Avant de se mettre au travail, Angela Merkel et Emmanuel Macron ont visité le chantier du Forum Humboldt au cœur de Berlin. Sur l’emplacement de l’ancien Palais de la République, où se trouvait le parlement de l’ex-Allemagne de l’Est, les autorités allemandes ont entrepris de reconstruire l’ancien château des Hohenzollern, rasé après la guerre par le régime communiste. Le nouveau lieu, qui ouvrira en 2019, abritera des musées et des événements culturels. C’est dans un bâtiment en reconstruction que la chancelière allemande et le président de la République française ont repris leurs discussions sur l’avenir de l’Union européenne. «D’ici au mois de juin, nous prendrons des décisions importantes pour la relance de l’Europe», a affirmé la première. «La volonté d’avancer ne manque pas», a assuré le second.
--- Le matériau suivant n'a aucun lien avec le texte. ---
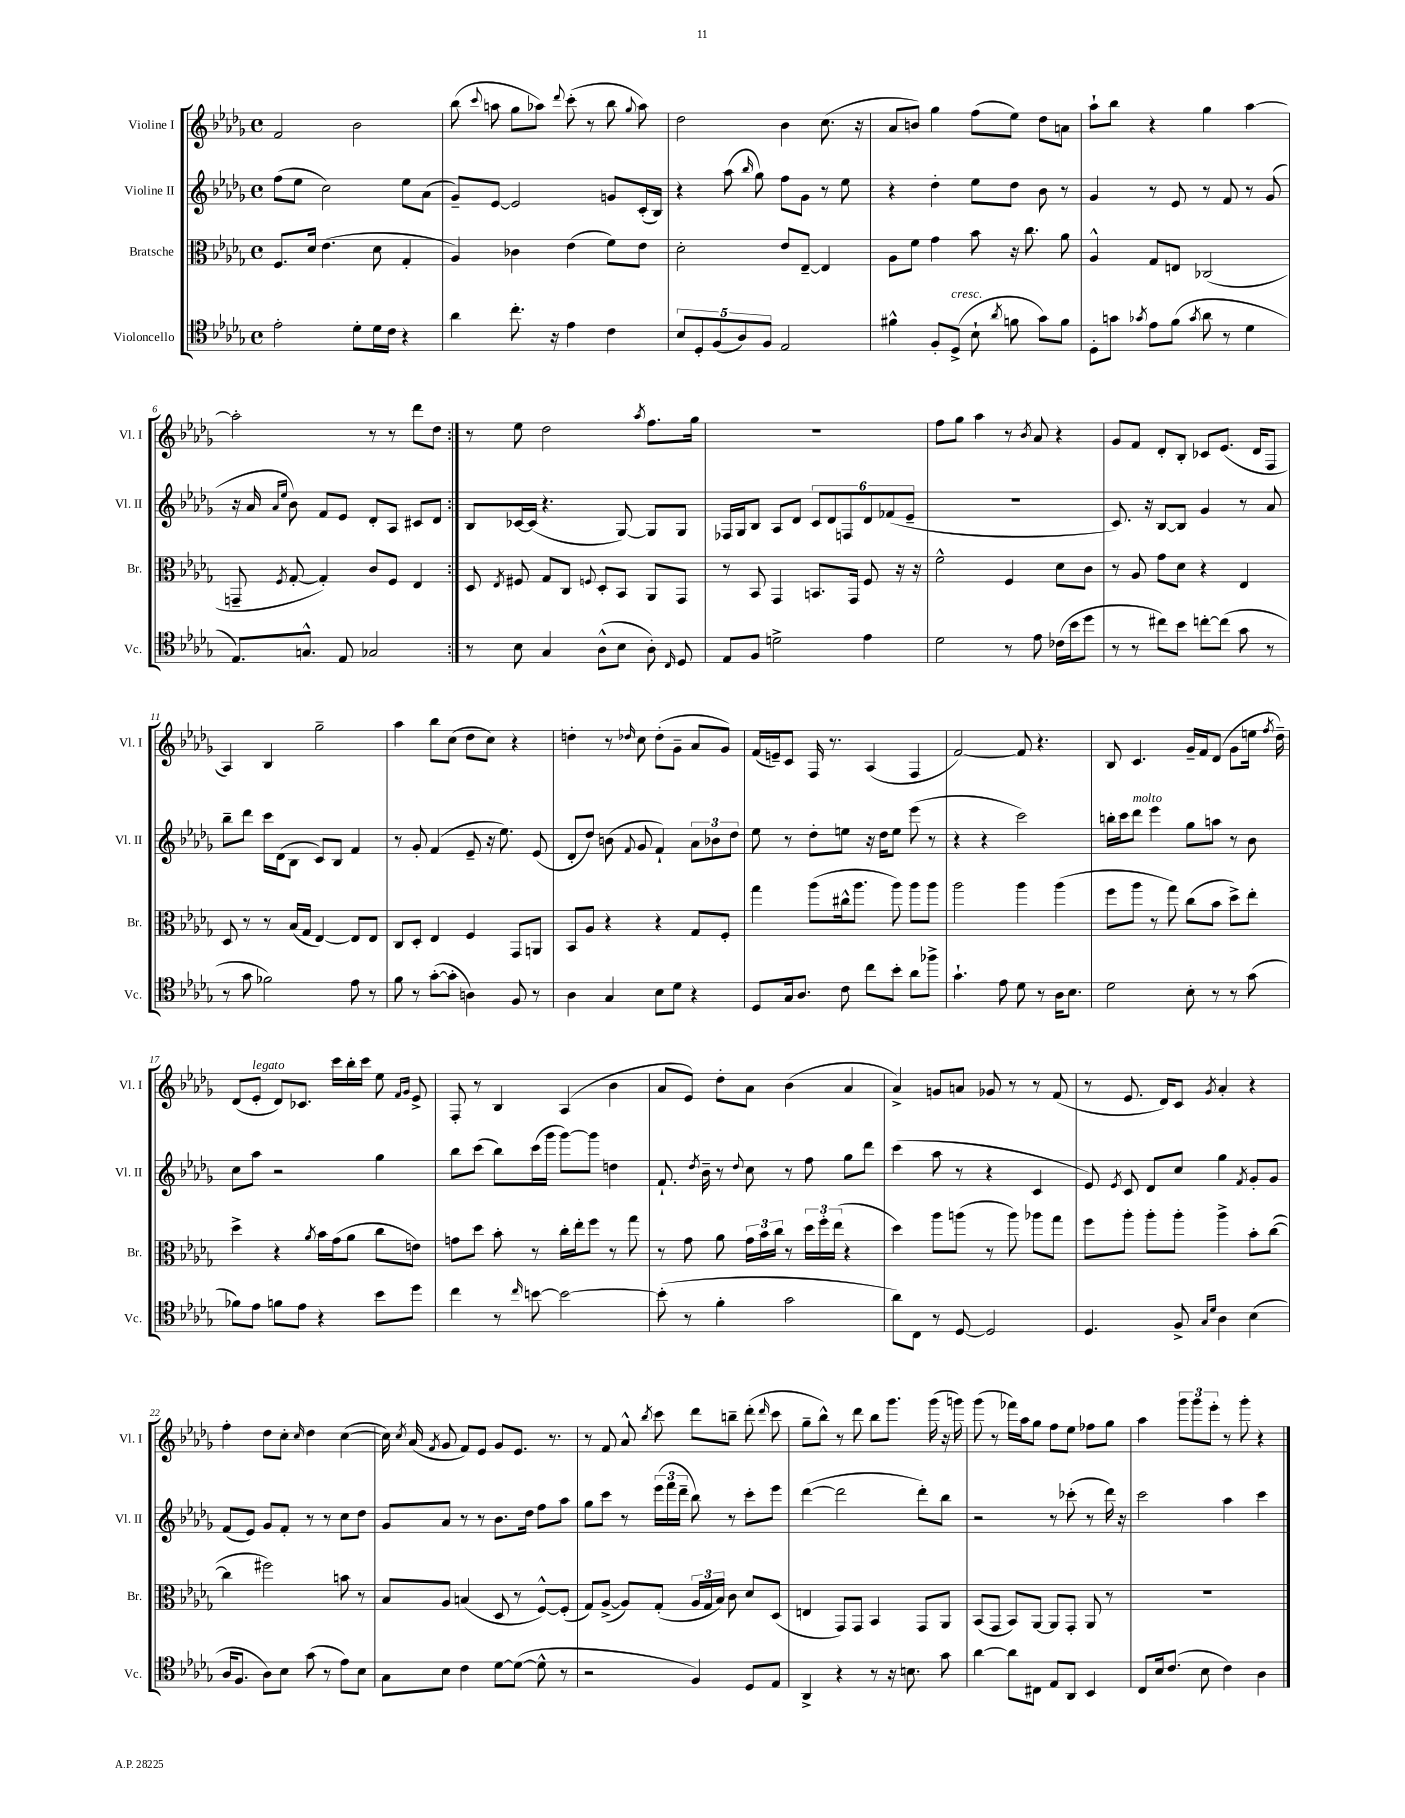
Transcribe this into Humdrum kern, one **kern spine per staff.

**kern	**kern	**kern	**kern
*staff4	*staff3	*staff2	*staff1
*clefC4	*clefC3	*clefG2	*clefG2
*k[b-e-a-d-g-]	*k[b-e-a-d-g-]	*k[b-e-a-d-g-]	*k[b-e-a-d-g-]
*M4/4	*M4/4	*M4/4	*M4/4
*met(c)	*met(c)	*met(c)	*met(c)
2e-'	8.F	(8ff	2f
.	.	8ee-	.
.	16d-	.	.
.	(4.e-	2cc)	.
8d-'	.	.	2b-
16d-	8d-	.	.
16c	.	.	.
4r	4G-'	8ee-	.
.	.	(8a-	.
=	=	=	=
4a-	4A-)	8g-~)	(8bb-
.	.	.	8qqccc
.	.	[8e-	8aa
8.cc'	4c-	2e-]	8gg-
.	.	.	8aa-)
16r	.	.	.
.	.	.	8qqddd-
4e-	(4e-	.	(8ccc'
.	.	.	8r
4c	8f)	8g	8bb-
.	.	.	8qqgg-
.	8e-	(16c'	8aa-)
.	.	16B-)	.
=	=	=	=
10B-	2d-'	4r	2dd-
10D-'	.	.	.
(10F	.	.	.
.	.	(8aa-	.
10A-)	.	.	.
.	.	16qqbb-	.
.	.	8gg-)	.
10F	.	.	.
2E-	8e-	8ff	4b-
.	[8E-~	8g-	.
.	4E-]	8r	(8.cc
.	.	8ee-	.
.	.	.	16r
=	=	=	=
4f#^^	8A-	4r	8a-
.	8f	.	8b)
8F'	4g-	4dd-'	4gg-
(8D-^	.	.	.
8B-`	8b-	8ee-	(8ff
8qa-	.	.	.
8f	16r	8dd-	8ee-)
.	8.cc	.	.
8g-)	.	8b-	8dd-
8f	8a-	8r	8a
=	=	=	=
8D-'	4A-^^	4g-	8aa-`
8g	.	.	8bb-
8qg-	.	.	.
8e-	8G-	8r	4r
(8f	8E	8e-	.
8qg-	.	.	.
8a-	(2C-	8r	4gg-
8r	.	8f	.
4d-	.	8r	[4aa-
.	.	(8g-	.
=	=	=	=
8.E-)	8GG~	16r	2aa-']
.	.	16a-	.
.	.	16qqa-	.
.	8qF	16qqee-	.
.	[8G-'	8b-)	.
8.G^^	.	.	.
.	4G-'])	8f	.
8E-	.	8e-	.
2G-	8c	8d-'	8r
.	8F	8A-	8r
.	4E-	8c#	8ddd-
.	.	8d-	8dd-
=:|!	=:|!	=:|!	=:|!
8r	8D-	8B-	8r
.	8qE-	.	.
8B-	8F#	[16c-	8ee-
.	.	(16c-]	.
4G-	8G-	4.r	2dd-
.	8C	.	.
.	8qqF	.	.
(8A-^^	8D-'	.	.
8B-	8BB-	[8G-)	.
.	.	.	8qaa-
8A-')	8AA-	8G-]	8.ff
16qqC	.	.	.
8D-	8GG-	8G-	.
.	.	.	16gg-
=	=	=	=
8E-	8r	16F-	1r
.	.	16G-	.
8F	8BB-	8B-	.
2d^	4GG-	8A-	.
.	.	8d-	.
.	8.BB	12c	.
.	.	12d-	.
.	.	12F	.
.	16GG-	.	.
4e-	8F	12d-	.
.	.	(12f-	.
.	16r	.	.
.	.	12e-~	.
.	16r	.	.
=	=	=	=
2d-	2f^^	1r	8ff
.	.	.	8gg-
.	.	.	4aa-
8r	4F	.	8r
.	.	.	8qb-
8e-	.	.	8a-
(16c-	8d-	.	4r
16b-	.	.	.
8dd-	8c	.	.
=	=	=	=
8r	8r	8.c)	8g-
8r	8A-	.	8f
.	.	16r	.
8cc#)	8g-	[8B-	8d-'
8b-	8d-	8B-]	8B-'
[8cc'	4r	4g-	8c-
(8cc]	.	.	(8.e-
8g-	4E-	8r	.
.	.	.	16d-
8r	.	8a-	8F
=	=	=	=
8r	8D-	8bb-~	4A-)
8g-	8r	8ddd-	.
2f-)	8r	16ccc	4B-
.	.	(16d-	.
.	(16B-	8B-	.
.	16G-	.	.
.	[4E-)	8c)	2gg-~
.	.	8B-	.
8e-	8E-]	4f	.
8r	8E-	.	.
=	=	=	=
8f	8C	8r	4aa-
8r	8D-'	8g-'	.
([8g-'	4E-	(4f	8bb-
8g-']	.	.	(8cc
4A)	4F	8e-~	8dd-
.	.	16r	8cc)
.	.	8.ee-)	.
8F	8GG-	.	4r
8r	8AA	(8e-	.
=	=	=	=
4A-	8BB-	8d-'	4dd'
.	8A-	8dd-)	.
4G-	4r	(8b	8r
.	.	8qqf	16qqdd-
.	.	8g-	8cc
8B-	4r	4f`)	(8dd-'
8d-	.	.	8g-~
4r	8G-	12a-	8a-
.	.	12b-	.
.	8F'	.	8g-)
.	.	12dd-	.
=	=	=	=
8D-	4gg-	8ee-	(16f
.	.	.	16e~)
16G-	.	8r	8c
8.A-	.	.	.
.	(8aa-	8dd-'	16F
.	.	.	8.r
8c	16cc#^^	8ee	.
.	8.aa-	.	.
8cc	.	16r	(4A-
.	.	16dd-	.
8b-'	8aa-)	8ee	.
8a-	8aa-	(8eee-	4F
8ff-^	8aa-	8r	.
=	=	=	=
4.g-`	2aa-	4r	[2f)
.	.	4r	.
8e-	.	.	.
8d-	4aa-	2ccc)	8f]
8r	.	.	4.r
16A-	(4aa-	.	.
8.B-	.	.	.
=	=	=	=
2d-	8ff	16bb'	8B-
.	.	16ccc	.
.	8aa-	8ddd-	4.c
.	8r	4eee-	.
.	8gg-)	.	.
8B-'	(8cc	8gg-	16g-~
.	.	.	16f
8r	8b-	8aa	(8d-
8r	8dd-^)	8r	8g-
(8g-	8ee-'	8b-	16ee
.	.	.	8qff
.	.	.	16dd-~)
=	=	=	=
8f-)	4dd-^	8cc	(8d-
8e-	.	8aa-	8e-'
8f	4r	2r	8d-)
8e-	.	.	8.c-
.	8qa-	.	.
4r	16b-	.	.
.	(16g-	.	16ccc
.	8a-	.	16bb-'
.	.	.	16ccc
8b-	8cc	4gg-	8ee-
.	.	.	16qqf
.	.	.	16qqg-
8dd-	8e)	.	8e-^
=	=	=	=
4cc	8g	8bb-	8F'
.	8dd-	(8ccc	8r
8r	8b-'	8bb-)	4B-
16qqcc	.	.	.
[8b	8r	(16ccc	.
.	.	16ggg-	.
2b_	16cc'	[8ggg-)	(4A-
.	16ee-'	.	.
.	8ff	8ggg-]	.
.	8r	4dd	4b-
.	8gg-	.	.
=	=	=	=
(8b']	8r	8.f`	8a-
8r	8g-	.	8e-)
.	.	8qdd-	.
.	.	16b-~	.
4f'	8a-	8r	8dd-'
.	.	8qqdd-	.
.	24g-	8cc	8a-
.	24b-	.	.
.	24cc	.	.
2g-	8r	8r	(4b-
.	24dd-	8ff	.
.	24ff'	.	.
.	(24ee-	.	.
.	4r	8gg-	4a-
.	.	8ddd-	.
=	=	=	=
8a-)	4dd-)	(4ccc	4a-^)
8C	.	.	.
8r	8aa-	8aa-	8g
[8D-	(8aa	8r	8a
2D-]	8r	4r	8g-
.	8aa)	.	8r
.	8aa-	4c	8r
.	8gg-	.	(8f
=	=	=	=
4.D-	8ff	8e-)	8r
.	.	8qe-	.
.	8aa-'	8c	8.e-
.	8aa-'	8d-	.
.	.	.	16d-)
8F^	8aa-'	8cc	8c
16qqG-	.	.	.
16qqd-	.	.	8qg-
4A-	4aa-^	4gg-	4a-'
.	.	8qf	.
(4B-	8b-'	8g-'	4r
.	([8cc	8g-	.
=	=	=	=
16A-	4cc]	(8f	4ff'
8.F	.	.	.
.	.	8e-)	.
8A-)	2ff#)	8g-	8dd-
8B-	.	8f'	8cc'
.	.	.	16qqcc
(8g-	.	8r	4dd-
8r	.	8r	.
8e-)	8b	8cc	([4cc
8B-	8r	8dd-	.
=	=	=	=
8G-	8B-	8g-	16cc])
.	.	.	8qcc
.	.	.	(16a-
.	.	.	8qf
8B-	8A-	8a-	8g-
4c	(4B	8r	8f)
.	.	8r	8e-
[8d-	8D-	8.b-	8g-
(8d-_	8r	.	8.e-
.	.	16dd-	.
8d-^^]	[8F^^)	8ff	.
.	.	.	8.r
8r	(8F']	8aa-	.
=	=	=	=
2r	8G-)	8gg-	8r
.	([8A-^	8ccc	8f
.	8A-])	8r	8a-^^
.	.	.	8qbb-
.	(8G-'	(24eee-	8ccc
.	.	24fff	.
.	.	24ddd-~	.
4F)	24A-	8bb-)	8ddd-
.	24G-	.	.
.	24B-)	.	.
.	8c	8r	8bb~
8D-	8d-	8ccc'	(8ddd-'
.	.	.	16qqddd-
8E-	(8D-	8eee-	8ccc
=	=	=	=
4AA-^	4E	([4ddd-	8gg-~
.	.	.	8bb-^^)
4r	8GG-)	2ddd-]	8r
.	8GG-	.	8ddd-
8r	4BB-	.	8bb-
16r	.	.	8.ggg-
8.B	.	.	.
.	8GG-	8ddd-')	.
.	.	.	(16ggg-
8g-	8AA-	8bb-	16r
.	.	.	16ggg)
=	=	=	=
[4a-	(8BB-	2r	(8ggg-
.	8GG-	.	8r
8a-]	8BB-)	.	16fff-)
.	.	.	16aa-
8C#	[8AA-	.	8gg-
8E-	8AA-]	8r	8ff
8AA-	8GG-'	(8ccc-'	8ee-
4BB-	8AA-	8r	8ff-
.	8r	16ddd-)	8gg-
.	.	16r	.
=	=	=	=
8C	1r	2ccc	4aa-
16B-	.	.	.
(8.c	.	.	.
.	.	.	12ggg-
.	.	.	12ggg-
8B-	.	.	.
.	.	.	12eee-'
4c)	.	4aa-	8r
.	.	.	8ggg-'
4A-	.	4ccc	4r
==	==	==	==
*-	*-	*-	*-
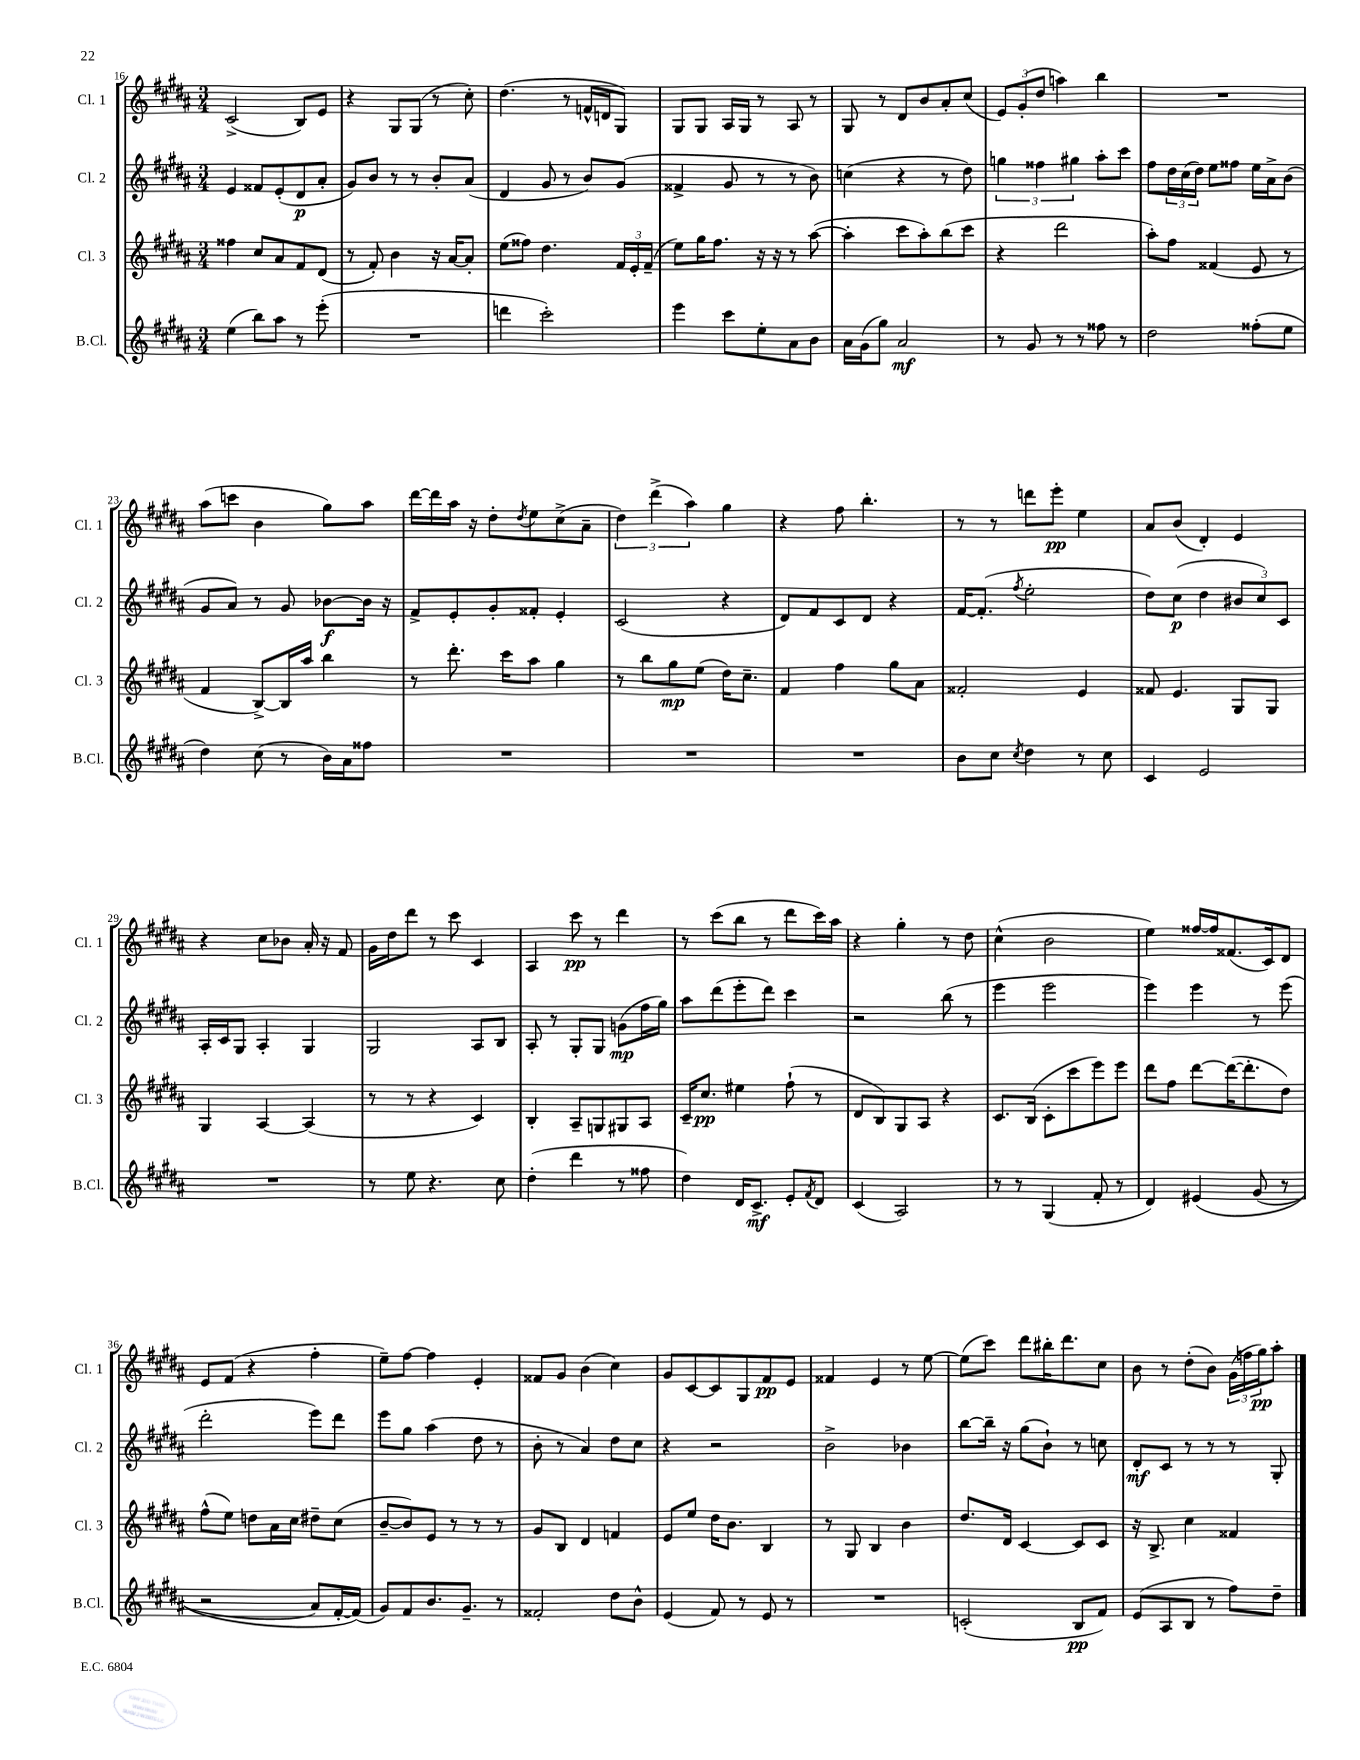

Si la promesse est là, les différences d’approche et de vision sont encore patentes entre la France et l’Allemagne. La CDU/CSU, le parti d’Angela Merkel, est décidée à freiner les ambitions d’Emmanuel Macron en matière d’Europe. «Nos points de départ sont parfois différents, il nous faut des échanges ouverts et francs», a admis la chancelière en plaidant pour «des compromis». «Nous devons mieux articuler responsabilité et solidarité» en Europe, a ajouté Emmanuel Macron en reprenant des mots chers à l’Allemagne. Mais dans la bouche du président français, l’enjeu est de «construire la solidarité» au sein de l’Union, alors que les instruments de responsabilité existent déjà.

Six mois après le discours d’Emmanuel Macron à la Sorbonne et les élections fédérales allemandes, Angela Merkel est maintenant sous pression. «Je ne savais pas que la formation d’un gouvernement pouvait durer aussi longtemps», a-t-elle déclaré comme pour s’excuser: il lui a fallu six mois pour trouver une majorité. «Il a fallu mettre la magie de côté, mais maintenant elle est de retour», a-t-elle ajouté, en référence aux mots qu’elle avait utilisés en mai 2017 en accueillant pour la première fois Emmanuel Macron à Berlin: «Tout début a sa part de magie, mais le charme ne dure que si les résultats sont à la clé», avait-elle déclaré. Il s’agissait d’un avertissement à son homologue pour qu’il mène à bien des réformes en France. En difficulté aujourd’hui sur le terrain social, Emmanuel Macron attend maintenant un geste de l’Allemagne en contrepartie.